Lines with "Formanská" in them are to be located in the listing below and copied.

------------------------------

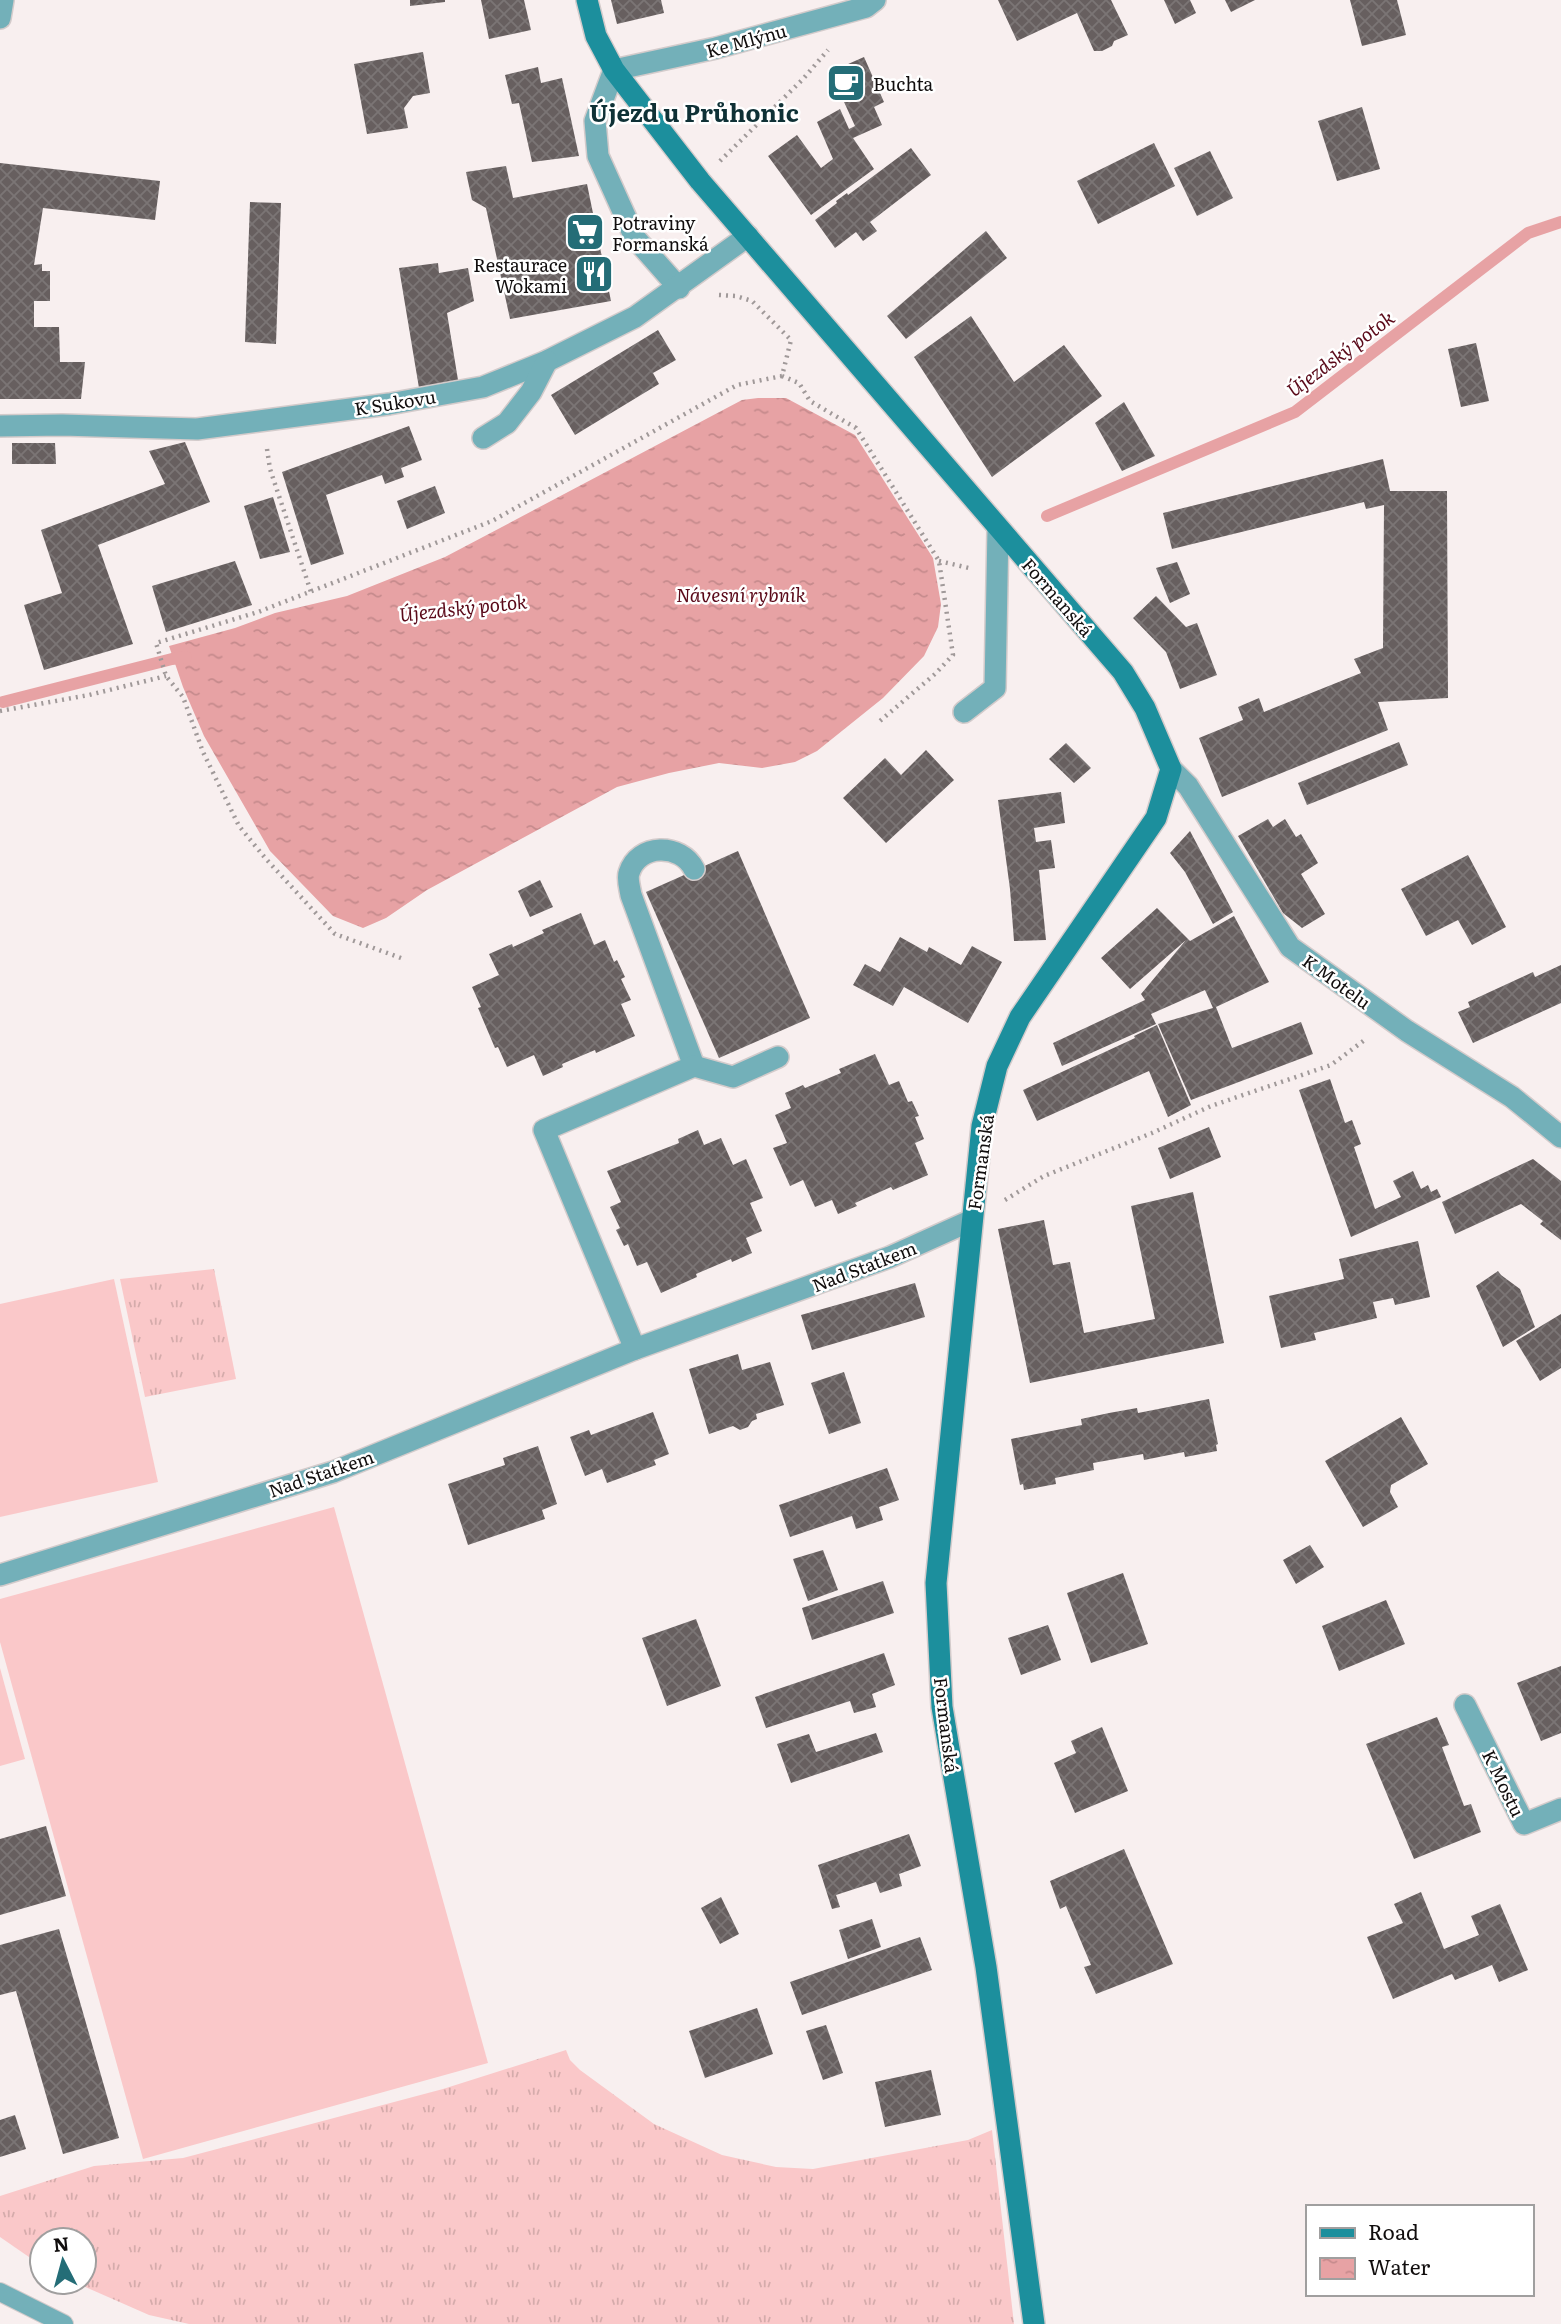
<svg xmlns="http://www.w3.org/2000/svg" width="1561" height="2324" font-family="Literata,serif">
	<defs>
		<pattern id="grass-tufts" width="24" height="20" patternUnits="userSpaceOnUse" patternTransform="scale(1.75)"><rect width="24" height="20" fill="#fac8c9"/><path d="M3 7l-1-3M5 7V3M7 7l1-3M15 17l-1-3M17 17v-4M19 17l1-3" fill="none" stroke="#d5abab"/></pattern>
		<pattern id="water-ripples" width="26" height="14" patternUnits="userSpaceOnUse" patternTransform="scale(1.75)"><rect width="26" height="14" fill="#e7a2a4"/><path d="M2 4q2-2 4 0t4 0M15 11q2-2 4 0t4 0" fill="none" stroke="#c58a8c"/></pattern>
		<pattern id="building-cross-hatch" width="8" height="8" patternUnits="userSpaceOnUse" patternTransform="scale(1.75)"><rect width="8" height="8" fill="#675f5f"/><path d="M0 0l8 8M0 8l8-8" fill="none" stroke="#7b7575"/></pattern>
	</defs>
	<rect width="100%" height="100%" fill="#f8efef"/>
	<g fill="url(#grass-tufts)">
		<path d="M214,1269L236,1379L145,1397L120,1279Z"/>
		<path d="M566,2050L570,2060L580,2070L654,2124L722,2155L776,2167L813,2169L968,2140L992,2130L1014,2324H189L149,2315L74,2282H84V2240H42V2266L0,2237V2196L94,2166L183,2158L443,2089Z"/>
	</g>
	<g fill="#fac8c9">
		<path d="M114,1279L158,1482L0,1517V1304Z"/>
		<path d="M334,1507L488,2063L143,2159L0,1642V1599Z"/>
		<path d="M0,1668L25,1759L0,1766Z"/>
	</g>
	<path fill="url(#water-ripples)" d="M758,398H786L855,435L933,558L941,604L938,627L924,656L883,698L817,751L795,762L762,768L719,763L669,773L617,787L427,890L386,918L363,928L333,916L270,851L204,736L183,687L169,646L235,628L275,613L347,596L445,557L742,400Z"/>
	<g fill="none" stroke-linecap="round" stroke-linejoin="round">
		<g stroke="#e7a2a4" stroke-width="12">
			<path d="M1047,516L1295,412L1528,233L1561,222"/>
			<path d="M3,702L172,659L186,657"/>
		</g>
	</g>
	<g fill="url(#building-cross-hatch)">
		<path d="M410,0H445V2L410,6Z"/>
		<path d="M481,0H524L531,30L489,39Z"/>
		<path d="M611,0H661L664,13L617,24Z"/>
		<path d="M998,0H1111L1128,35L1114,41L1112,46L1102,51H1094L1077,13L1017,41Z"/>
		<path d="M1164,0H1190L1196,13L1175,24Z"/>
		<path d="M1225,0H1255L1231,12Z"/>
		<path d="M1350,0H1397L1406,35L1362,46Z"/>
		<path d="M423,52L430,93L413,96L404,108L408,128L367,134L354,64Z"/>
		<path d="M864,57L884,102L874,107L882,125L853,138L874,169L811,215L768,156L797,135L821,168L833,159L817,122L840,109L849,129L855,126L839,91L833,94L828,85L834,78L830,72Z"/>
		<path d="M538,67L541,83L562,78L579,156L532,162L519,103L512,104L505,75Z"/>
		<path d="M1362,107L1380,169L1337,181L1318,121Z"/>
		<path d="M1154,143L1175,186L1098,224L1077,181Z"/>
		<path d="M911,148L931,175L870,222L877,231L863,241L856,232L835,248L815,220L837,203L836,201L847,193L848,195Z"/>
		<path d="M1210,151L1233,198L1197,216L1174,168Z"/>
		<path d="M0,163L160,181L155,220L43,208L34,265L42,264V271H50V301H34V327H59L60,362H85L81,399H0Z"/>
		<path d="M506,166L513,198L587,184L611,301L510,319L486,208L472,200L466,172Z"/>
		<path d="M250,202L281,203L276,344L245,342Z"/>
		<path d="M986,231L1007,258L906,339L887,316Z"/>
		<path d="M438,263L439,273L468,268L474,301L447,313L458,380L419,388L399,268Z"/>
		<path d="M971,316L1014,382L1064,345L1102,396L992,477L914,357Z"/>
		<path d="M658,330L676,360L653,373L659,384L575,435L551,395Z"/>
		<path d="M1476,343L1489,401L1461,407L1448,349Z"/>
		<path d="M1124,402L1155,456L1122,471L1095,423Z"/>
		<path d="M409,426L422,460L401,468L404,477L385,484L382,475L326,495L344,554L311,565L282,472Z"/>
		<path d="M185,442L210,502L98,545L133,644L44,670L24,605L62,593L41,530L165,484L149,451Z"/>
		<path d="M12,443H55L56,464H12Z"/>
		<path d="M1383,459L1390,491H1447L1448,698L1378,702L1388,730L1222,797L1199,738L1243,720L1238,707L1259,698L1264,712L1361,673L1354,659L1383,648L1384,505L1366,509L1364,502L1172,549L1163,513Z"/>
		<path d="M435,486L445,513L407,529L397,501Z"/>
		<path d="M273,497L290,552L260,559L244,506Z"/>
		<path d="M235,561L252,605L166,632L152,586Z"/>
		<path d="M1177,562L1190,594L1170,603L1156,568Z"/>
		<path d="M1156,596L1186,627L1197,623L1217,675L1180,689L1166,652L1133,618Z"/>
		<path d="M1399,742L1408,765L1307,805L1298,783Z"/>
		<path d="M1066,743L1091,768L1074,783L1049,759Z"/>
		<path d="M926,750L954,780L886,843L843,798L885,758L901,775Z"/>
		<path d="M1061,792L1065,823L1034,828L1036,842L1051,840L1055,868L1039,870L1046,940L1014,941L1010,889L998,800Z"/>
		<path d="M1268,819L1273,827L1285,819L1296,837L1301,834L1318,863L1301,874L1325,914L1302,928L1283,913L1238,836Z"/>
		<path d="M1190,831L1233,912L1213,924L1185,872L1170,853Z"/>
		<path d="M738,851L810,1018L719,1058L646,892Z"/>
		<path d="M1468,855L1506,927L1472,945L1458,920L1426,936L1401,889Z"/>
		<path d="M540,880L553,907L530,917L518,891Z"/>
		<path d="M1157,908L1190,941L1234,916L1269,982L1216,1007L1232,1048L1301,1022L1313,1054L1191,1100L1158,1024L1213,1008L1205,990L1151,1014L1156,1024L1062,1066L1053,1043L1145,1000L1141,994L1186,940L1130,989L1101,958Z"/>
		<path d="M581,913L594,945L605,940L614,962L617,960L625,977L621,979L631,1000L621,1004L635,1036L596,1053L595,1050L562,1064L563,1067L543,1076L534,1055L507,1067L498,1047L495,1048L478,1008L481,1007L472,987L499,975L489,954L512,944L513,947L544,933L542,930Z"/>
		<path d="M900,937L927,952L929,947L961,965L972,946L1002,962L968,1023L904,987L893,1006L853,985L865,964L880,972Z"/>
		<path d="M1561,965V1003L1473,1043L1458,1012L1470,1007L1468,1002L1533,972L1535,977Z"/>
		<path d="M1157,1025L1191,1105L1168,1117L1149,1071L1037,1121L1023,1090L1135,1038L1134,1036Z"/>
		<path d="M875,1054L889,1085L899,1081L908,1102L912,1101L919,1116L915,1117L924,1139L915,1143L928,1175L893,1190L891,1187L855,1203L857,1206L838,1214L832,1200L815,1207L803,1180L790,1186L773,1148L787,1143L775,1115L791,1108L785,1093L803,1085L805,1088L841,1073L839,1069Z"/>
		<path d="M1330,1079L1345,1123L1352,1120L1361,1144L1354,1147L1375,1209L1401,1197L1393,1181L1413,1171L1421,1189L1428,1185L1431,1192L1437,1189L1441,1197L1351,1237L1299,1090Z"/>
		<path d="M1209,1127L1221,1157L1170,1179L1158,1148Z"/>
		<path d="M698,1130L704,1145L721,1138L733,1165L746,1159L763,1198L750,1203L762,1231L746,1238L752,1253L732,1262L731,1259L696,1274L697,1277L661,1293L647,1262L637,1266L628,1244L624,1246L616,1230L620,1228L610,1207L621,1202L607,1171L679,1143L678,1139Z"/>
		<path d="M1533,1159L1561,1181V1240L1540,1224L1543,1221L1521,1204L1455,1234L1442,1202Z"/>
		<path d="M1193,1192L1224,1343L1030,1383L998,1229L1044,1220L1053,1265L1070,1262L1084,1333L1155,1319L1131,1206Z"/>
		<path d="M1418,1241L1430,1297L1395,1305L1393,1298L1373,1302L1377,1318L1314,1333L1316,1340L1281,1348L1269,1296L1344,1279L1339,1259Z"/>
		<path d="M1498,1271L1501,1275L1520,1289L1535,1327L1503,1347L1476,1286Z"/>
		<path d="M915,1283L925,1317L812,1350L801,1315Z"/>
		<path d="M1561,1314V1368L1540,1381L1516,1341Z"/>
		<path d="M738,1354L742,1370L770,1362L784,1405L756,1414L757,1419L752,1421L748,1427L740,1430L733,1426L709,1434L689,1369Z"/>
		<path d="M844,1372L861,1423L829,1434L811,1383Z"/>
		<path d="M1209,1399L1218,1444L1216,1445L1217,1451L1185,1457L1184,1452L1144,1460L1143,1454L1093,1463L1094,1470L1055,1478L1056,1484L1024,1490L1023,1484L1020,1485L1011,1439L1082,1425L1081,1419L1109,1413L1137,1408L1138,1413Z"/>
		<path d="M653,1412L669,1454L654,1460L656,1465L607,1483L602,1469L585,1476L570,1437L589,1430L591,1435Z"/>
		<path d="M1401,1417L1428,1464L1391,1485L1390,1492L1398,1507L1363,1527L1325,1461Z"/>
		<path d="M538,1446L557,1504L542,1510L545,1519L468,1545L448,1484L505,1465L503,1458Z"/>
		<path d="M887,1468L899,1500L879,1507L883,1520L856,1529L852,1516L790,1537L779,1505Z"/>
		<path d="M1310,1545L1324,1567L1296,1584L1283,1560Z"/>
		<path d="M823,1550L838,1590L808,1601L793,1559Z"/>
		<path d="M1123,1573L1148,1644L1091,1663L1067,1593Z"/>
		<path d="M883,1581L894,1613L812,1640L802,1608Z"/>
		<path d="M1386,1600L1405,1644L1339,1671L1322,1626Z"/>
		<path d="M696,1619L721,1686L667,1706L642,1638Z"/>
		<path d="M1048,1625L1061,1660L1021,1675L1008,1638Z"/>
		<path d="M884,1653L895,1685L872,1694L876,1707L854,1713L850,1701L766,1728L755,1697Z"/>
		<path d="M1561,1666V1733L1541,1741L1517,1683Z"/>
		<path d="M1437,1717L1449,1745L1442,1747L1464,1806L1471,1804L1481,1832L1414,1859L1366,1744Z"/>
		<path d="M1102,1727L1128,1791L1075,1813L1054,1763L1076,1753L1071,1741Z"/>
		<path d="M876,1733L883,1752L791,1783L777,1744L809,1734L816,1752Z"/>
		<path d="M46,1826L66,1896L0,1915V1839Z"/>
		<path d="M909,1834L921,1866L899,1874L902,1886L880,1893L876,1882L836,1895L840,1907L832,1909L818,1865Z"/>
		<path d="M1124,1849L1173,1964L1096,1994L1084,1967L1091,1965L1066,1906L1060,1909L1050,1881Z"/>
		<path d="M1421,1892L1444,1949L1479,1935L1471,1916L1500,1904L1528,1970L1499,1982L1492,1965L1455,1980L1452,1974L1393,1999L1367,1937L1403,1923L1394,1904Z"/>
		<path d="M721,1897L739,1934L720,1944L701,1908Z"/>
		<path d="M872,1919L881,1947L848,1959L839,1930Z"/>
		<path d="M59,1929L119,2138L63,2154L16,1991L0,1995V1945Z"/>
		<path d="M920,1937L932,1970L802,2015L790,1982Z"/>
		<path d="M757,2008L773,2054L705,2078L689,2031Z"/>
		<path d="M826,2025L843,2073L823,2080L806,2031Z"/>
		<path d="M931,2070L941,2115L885,2127L875,2082Z"/>
		<path d="M15,2115L26,2149L0,2157V2120Z"/>
	</g>
	<g fill="none" stroke-linecap="round" stroke-linejoin="round">
		<g stroke="#d3cbcb" stroke-width="20">
			<path id="lane" d="M0,2292L64,2324"/>
		</g>
		<g stroke="#d3cbcb" stroke-width="24">
			<g id="street">
				<path d="M0,18L3,0"/>
				<path d="M679,288L635,238L598,156L595,121L614,70L716,48L866,7L875,0"/>
				<path d="M0,426L62,425L197,429L389,404L483,387L547,361L635,317L748,236"/>
				<path d="M483,438L507,423L531,392L547,361"/>
				<path d="M964,712L995,688L998,528"/>
				<path d="M1171,769L1188,786L1290,947L1407,1031L1512,1097L1561,1137"/>
				<path d="M694,869C681,843 638,843 629,873C627,879 630,889 631,895L694,1066"/>
				<path d="M635,1349L544,1130L694,1066L733,1077L778,1057"/>
				<path d="M0,1575L333,1472L635,1349L890,1257L972,1220"/>
				<path d="M1465,1705L1524,1824L1561,1809"/>
			</g>
		</g>
		<g stroke="#d3cbcb" stroke-width="24">
			<path id="secondary" d="M587,0L596,36L614,70L700,181L1123,672L1145,708L1171,769L1156,818L1020,1017L997,1066L982,1126L936,1583L942,1707L986,1967L1034,2324"/>
		</g>
		<g stroke="#a09999" stroke-width="4.5" stroke-dasharray="2 5" stroke-linecap="butt">
			<path d="M720,161L803,79L828,50"/>
			<path d="M719,295L736,296L752,301L791,340L782,376L799,383L810,401L856,428L939,561L953,655L935,674L880,721"/>
			<path d="M267,449L270,469L311,592"/>
			<path d="M939,561L969,568"/>
			<path d="M0,711L89,695L166,676"/>
			<path d="M401,958L335,934L266,859L239,826L203,752L183,697L166,676L156,643L258,612L492,521L737,385L782,376"/>
			<path d="M1005,1200L1044,1176L1152,1133L1211,1106L1331,1065L1366,1039"/>
		</g>
		<use href="#lane" stroke="#73b0b9" stroke-width="18"/>
		<use href="#street" stroke="#73b0b9" stroke-width="21"/>
		<use href="#secondary" stroke="#1c8f9d" stroke-width="21"/>
	</g>
	<defs>
		<g id="cafe-square" transform="scale(2.0125)"><rect x="-9" y="-9" width="18" height="18" rx="4" fill="#246d77" stroke="#fff"/><path d="M-5.5-4.5H6V0H3Q3 3.5 0 3.5H-2.5Q-5.5 3.5-5.5 0ZM3-3.2v2h1.7v-2ZM-6 4.5H4V6H-6Z" fill="#fff"/></g>
		<g id="supermarket-square" transform="scale(2.0125)"><rect x="-9" y="-9" width="18" height="18" rx="4" fill="#246d77" stroke="#fff"/><path d="M-6-5.5h2.5l.6 2H6L4.5 2H-2.5L-4.4-4H-6ZM-1.5 3.2a1.3 1.3 0 1 0 .1 0ZM3 3.2a1.3 1.3 0 1 0 .1 0Z" fill="#fff"/></g>
		<g id="restaurant-square" transform="scale(2.0125)"><rect x="-9" y="-9" width="18" height="18" rx="4" fill="#246d77" stroke="#fff"/><path d="M-5-6h1v4h1v-4h1v4h1v-4h1v5L-1.5 .5V6h-2V.5L-5-1ZM5-6V6H3V1.5H1.5Q1.5-4 5-6Z" fill="#fff"/></g>
	</defs>
	<g fill-rule="evenodd">
		<use href="#cafe-square" x="846" y="83"/>
		<use href="#supermarket-square" x="585" y="232"/>
		<use href="#restaurant-square" x="594" y="274"/>
	</g>
	<g text-anchor="middle" dominant-baseline="central" stroke-width="5" stroke-linejoin="round" paint-order="stroke">
		<g font-size="18" fill="#110e0e" stroke="#fff">
			<text transform="translate(746 40) rotate(-15)">Ke Mlýnu</text>
			<text transform="translate(395 402) rotate(-9)">K Sukovu</text>
			<text transform="translate(1058 597) rotate(49)">Formanská</text>
			<text transform="translate(1337 981) rotate(36)">K Motelu</text>
			<text transform="translate(980 1162) rotate(-82)">Formanská</text>
			<text transform="translate(864 1266) rotate(-21)">Nad Statkem</text>
			<text transform="translate(321 1473) rotate(-19)">Nad Statkem</text>
			<text transform="translate(947 1725) rotate(83)">Formanská</text>
			<text transform="translate(1504 1783) rotate(64)">K Mostu</text>
		</g>
		<g font-size="18" fill="#110e0e" stroke="#fff" text-anchor="start">
			<text x="873" y="83">Buchta</text>
			<text x="612" y="222">Potraviny<tspan x="612" dy="21">Formanská</tspan></text>
			<text x="567" y="264" text-anchor="end">Restaurace<tspan x="567" dy="21">Wokami</tspan></text>
		</g>
		<g font-size="19" font-style="italic" fill="#5a0919" stroke="#fff">
			<text transform="translate(1340 353) rotate(-37)">Újezdský potok</text>
			<text x="741" y="594">Návesní rybník</text>
			<text transform="translate(463 607) rotate(-6)">Újezdský potok</text>
		</g>
		<g font-size="24" font-weight="bold" fill="#0f3136" stroke="#fff">
			<text x="694" y="111">Újezd u Průhonic</text>
		</g>
	</g>
	<rect x="1306" y="2205" width="228" height="91" fill="#ffffff" stroke="#a09f9f" stroke-width="2"/>
	<rect x="1320" y="2228" width="35" height="10" fill="#1c8f9d" stroke="#a09f9f" stroke-width="2"/>
	<text x="1368" y="2240" font-size="21" fill="#110e0e">Road</text>
	<rect x="1320" y="2258" width="35" height="21" fill="url(#water-ripples)" stroke="#a09f9f" stroke-width="2"/>
	<text x="1368" y="2275" font-size="21" fill="#110e0e">Water</text>
	<g transform="translate(63 2261) rotate(354)"><circle r="33" fill="#ffffff" stroke="#a09f9f" stroke-width="2"/>
	<path d="M0-5L12 26L0 18L-12 26Z" fill="#246d77"/>
	<text y="-10" font-size="19" font-weight="bold" text-anchor="middle" fill="#110e0e">N</text>
	</g>
</svg>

------------------------------

#### [Reply]
			<text transform="translate(1058 597) rotate(49)">Formanská</text>
			<text transform="translate(980 1162) rotate(-82)">Formanská</text>
			<text transform="translate(947 1725) rotate(83)">Formanská</text>
			<text x="612" y="222">Potraviny<tspan x="612" dy="21">Formanská</tspan></text>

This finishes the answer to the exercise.